Direction A
In the Cape Cod route guide, what happened to Aunt 'Nabby' Freeman after the Liberty Pole disappeared?
Direction B
Rewrite the paragraph of the Cape Cod route guide that begins "On a small triangular Green" in fewer words, keeping its main facts.
Direction C
Pick up the Cape Cod route guide after its last sentence and continue it.

Reading text
========================================================================
The Sturgis Library (1645), on US 6, a good example of the old Cape Cod style house, is one of the oldest library buildings in the United States.


On a small triangular Green at the Junction of US 6 and Rendezvous Lane is the Site of the Liberty Pole, erected in Revolutionary days. When the pole disappeared, Aunt 'Nabby' Freeman, a defiant Tory who had publicly threatened 'straightway to heave that dead tree up,' was tarred and feathered and ridden from town astride a wooden rail.


At 21.1 m. is Sacrament Rock, a large boulder with bronze tablet, in- scribed: 'Here the settlers received their first sacrament in 1639, and held their first town meeting.'


The Coach House (1640) at 21.2 m., is a good example of the salt-box type house; this inn, gay with Cape Cod blue trim, has never been structurally altered.


At 22.2 m. is the junction with Oak St.


Left on this road to the summit of Shoot Flying Hill, 0.7 m., from which there is a clear view of Sandy Neck (N.), 7 m., of marshes and sand, one of the Cape's most beautiful dune formations.


At 24 m. is WEST BARNSTABLE (alt. 42).
========================================================================
(A run of records)
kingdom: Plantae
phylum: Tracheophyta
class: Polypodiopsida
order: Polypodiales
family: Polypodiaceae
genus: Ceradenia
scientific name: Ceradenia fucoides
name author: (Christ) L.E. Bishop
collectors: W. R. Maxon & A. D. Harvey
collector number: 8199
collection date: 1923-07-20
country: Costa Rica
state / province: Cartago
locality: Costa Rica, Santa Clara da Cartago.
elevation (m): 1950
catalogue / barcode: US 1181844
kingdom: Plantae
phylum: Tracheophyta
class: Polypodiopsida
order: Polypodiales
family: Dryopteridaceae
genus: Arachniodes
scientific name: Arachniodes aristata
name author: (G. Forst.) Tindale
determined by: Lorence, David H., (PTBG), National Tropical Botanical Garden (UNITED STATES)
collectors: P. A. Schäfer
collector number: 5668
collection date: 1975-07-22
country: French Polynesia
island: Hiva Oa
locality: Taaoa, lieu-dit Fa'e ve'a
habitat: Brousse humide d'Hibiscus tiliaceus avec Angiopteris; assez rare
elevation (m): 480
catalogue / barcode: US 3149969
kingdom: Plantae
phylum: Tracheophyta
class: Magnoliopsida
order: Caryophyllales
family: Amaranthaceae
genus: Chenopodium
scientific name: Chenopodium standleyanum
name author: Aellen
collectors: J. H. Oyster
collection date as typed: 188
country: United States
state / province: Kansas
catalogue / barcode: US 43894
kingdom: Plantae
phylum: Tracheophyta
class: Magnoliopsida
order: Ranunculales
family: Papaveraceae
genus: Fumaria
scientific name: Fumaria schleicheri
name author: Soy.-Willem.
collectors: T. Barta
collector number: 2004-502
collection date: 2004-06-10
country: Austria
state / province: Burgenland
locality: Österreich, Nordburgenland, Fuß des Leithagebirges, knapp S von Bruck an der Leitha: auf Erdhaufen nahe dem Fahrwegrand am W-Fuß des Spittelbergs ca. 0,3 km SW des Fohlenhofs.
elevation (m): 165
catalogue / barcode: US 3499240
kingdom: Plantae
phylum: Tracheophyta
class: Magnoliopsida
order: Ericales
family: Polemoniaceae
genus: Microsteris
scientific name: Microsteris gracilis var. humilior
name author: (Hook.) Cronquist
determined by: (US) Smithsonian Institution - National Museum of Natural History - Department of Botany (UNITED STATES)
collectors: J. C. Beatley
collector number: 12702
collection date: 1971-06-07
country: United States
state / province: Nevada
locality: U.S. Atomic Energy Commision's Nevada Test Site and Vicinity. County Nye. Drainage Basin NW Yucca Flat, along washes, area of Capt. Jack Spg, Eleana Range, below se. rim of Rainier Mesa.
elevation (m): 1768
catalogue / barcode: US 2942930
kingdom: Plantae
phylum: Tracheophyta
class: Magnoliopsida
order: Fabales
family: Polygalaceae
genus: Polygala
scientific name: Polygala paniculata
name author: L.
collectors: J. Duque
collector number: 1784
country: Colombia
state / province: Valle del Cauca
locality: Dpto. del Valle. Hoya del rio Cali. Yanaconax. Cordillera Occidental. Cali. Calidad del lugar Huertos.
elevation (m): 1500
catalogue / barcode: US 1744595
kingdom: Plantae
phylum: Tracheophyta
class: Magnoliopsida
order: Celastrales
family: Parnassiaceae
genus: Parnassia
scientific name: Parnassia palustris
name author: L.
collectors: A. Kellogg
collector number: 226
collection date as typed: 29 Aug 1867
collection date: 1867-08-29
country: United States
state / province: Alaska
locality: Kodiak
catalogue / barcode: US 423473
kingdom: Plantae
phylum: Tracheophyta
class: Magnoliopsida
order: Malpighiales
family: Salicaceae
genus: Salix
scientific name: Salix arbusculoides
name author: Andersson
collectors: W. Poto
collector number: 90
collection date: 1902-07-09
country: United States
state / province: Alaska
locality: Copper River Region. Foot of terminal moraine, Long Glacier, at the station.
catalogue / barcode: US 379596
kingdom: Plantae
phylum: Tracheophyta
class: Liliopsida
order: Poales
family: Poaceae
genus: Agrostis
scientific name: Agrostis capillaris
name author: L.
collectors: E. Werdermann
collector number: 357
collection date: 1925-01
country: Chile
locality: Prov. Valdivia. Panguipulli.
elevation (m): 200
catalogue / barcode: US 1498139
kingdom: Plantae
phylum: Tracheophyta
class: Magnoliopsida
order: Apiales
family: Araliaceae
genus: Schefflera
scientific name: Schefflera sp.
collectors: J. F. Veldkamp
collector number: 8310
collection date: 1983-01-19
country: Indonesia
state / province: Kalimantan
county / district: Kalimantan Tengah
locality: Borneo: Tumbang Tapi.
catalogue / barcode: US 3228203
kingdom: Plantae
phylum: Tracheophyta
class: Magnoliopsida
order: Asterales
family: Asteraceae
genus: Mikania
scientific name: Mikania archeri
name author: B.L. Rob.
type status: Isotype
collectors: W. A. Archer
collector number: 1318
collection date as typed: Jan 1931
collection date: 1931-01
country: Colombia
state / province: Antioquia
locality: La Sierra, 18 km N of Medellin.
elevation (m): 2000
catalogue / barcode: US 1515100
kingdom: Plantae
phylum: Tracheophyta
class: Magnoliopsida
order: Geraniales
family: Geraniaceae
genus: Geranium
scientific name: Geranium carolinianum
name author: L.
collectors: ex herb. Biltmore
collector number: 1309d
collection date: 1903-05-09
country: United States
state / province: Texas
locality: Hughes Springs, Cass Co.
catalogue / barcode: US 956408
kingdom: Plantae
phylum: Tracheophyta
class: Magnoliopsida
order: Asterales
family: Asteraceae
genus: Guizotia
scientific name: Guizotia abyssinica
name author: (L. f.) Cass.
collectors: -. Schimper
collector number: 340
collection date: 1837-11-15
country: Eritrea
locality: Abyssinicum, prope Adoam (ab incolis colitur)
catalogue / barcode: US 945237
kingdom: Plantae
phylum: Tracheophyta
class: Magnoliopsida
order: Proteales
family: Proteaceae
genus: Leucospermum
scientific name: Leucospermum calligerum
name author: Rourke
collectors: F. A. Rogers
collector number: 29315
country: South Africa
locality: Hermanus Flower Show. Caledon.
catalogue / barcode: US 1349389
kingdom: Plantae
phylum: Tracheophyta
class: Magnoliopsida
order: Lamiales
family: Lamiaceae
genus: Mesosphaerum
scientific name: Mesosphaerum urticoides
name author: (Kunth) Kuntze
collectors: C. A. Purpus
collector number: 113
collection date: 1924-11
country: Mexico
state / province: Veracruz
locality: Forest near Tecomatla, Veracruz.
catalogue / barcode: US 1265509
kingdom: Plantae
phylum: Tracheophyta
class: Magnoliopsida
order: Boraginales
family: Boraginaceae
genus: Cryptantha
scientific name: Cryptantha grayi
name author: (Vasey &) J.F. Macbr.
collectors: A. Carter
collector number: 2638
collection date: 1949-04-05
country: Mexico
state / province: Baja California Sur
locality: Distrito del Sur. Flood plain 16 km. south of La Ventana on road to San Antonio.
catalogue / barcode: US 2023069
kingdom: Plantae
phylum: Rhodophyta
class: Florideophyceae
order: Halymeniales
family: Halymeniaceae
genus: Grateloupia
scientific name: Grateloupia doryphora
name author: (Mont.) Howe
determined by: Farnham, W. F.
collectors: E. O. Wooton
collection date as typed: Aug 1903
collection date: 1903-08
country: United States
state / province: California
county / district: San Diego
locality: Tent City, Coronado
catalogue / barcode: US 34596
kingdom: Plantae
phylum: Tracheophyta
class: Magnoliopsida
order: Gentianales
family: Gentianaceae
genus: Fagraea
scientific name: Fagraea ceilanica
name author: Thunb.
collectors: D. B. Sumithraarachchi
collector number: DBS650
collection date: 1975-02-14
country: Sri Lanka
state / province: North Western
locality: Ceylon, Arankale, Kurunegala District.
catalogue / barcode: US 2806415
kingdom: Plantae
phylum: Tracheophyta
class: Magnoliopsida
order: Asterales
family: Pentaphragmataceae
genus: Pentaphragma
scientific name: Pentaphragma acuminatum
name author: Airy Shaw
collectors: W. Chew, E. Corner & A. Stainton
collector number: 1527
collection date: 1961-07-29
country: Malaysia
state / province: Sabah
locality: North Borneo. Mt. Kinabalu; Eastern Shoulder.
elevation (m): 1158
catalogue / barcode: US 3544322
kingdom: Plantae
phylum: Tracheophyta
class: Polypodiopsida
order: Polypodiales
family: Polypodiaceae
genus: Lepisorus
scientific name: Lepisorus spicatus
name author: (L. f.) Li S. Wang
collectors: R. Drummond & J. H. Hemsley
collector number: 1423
========================================================================
Final result A
She was tarred and feathered and ridden out of town astride a wooden rail.

Final result B
The Site of the Liberty Pole, put up in Revolutionary days, is on a small triangular green where US 6 meets Rendezvous Lane. When the pole vanished, Aunt 'Nabby' Freeman, a defiant Tory who had publicly threatened to pull it down, was tarred and feathered and ridden out of town on a wooden rail.

Final result C
Left from West Barnstable on State 49 at 0.8 m. is a white Congregational Church (1717), believed to be the oldest structure in the country belonging to this denomi- nation.


At 27.4 m, is the junction with a side road.


Left on this road to the State Game Farm, where pheasants are propagated.


At 28 m. is the junction with a side road.


Left on this road to 1.3 m. to the State Fish Hatchery, a swamp and marsh area utilized especially for the propagation of trout.


SANDWICH, 31.2 m. (town, alt. 15, pop. 1516, sett. 1637, incorp. 1639), named for the town in England, was the first place on the Cape to be settled. From 1825 to 1888 it was famous for its beautifully colored glass made from a secret formula, now lost. The first pressed and the first lace glass in America were made here. At present cranberry culture is the chief occupation.


The Sandwich Historical Museum (open Wed. 2-5; adm. free), corner of Grove and Canal Sts., a two-and-a-half-story building, houses relics related to the early history of the town, including a notable collection of Sandwich glass.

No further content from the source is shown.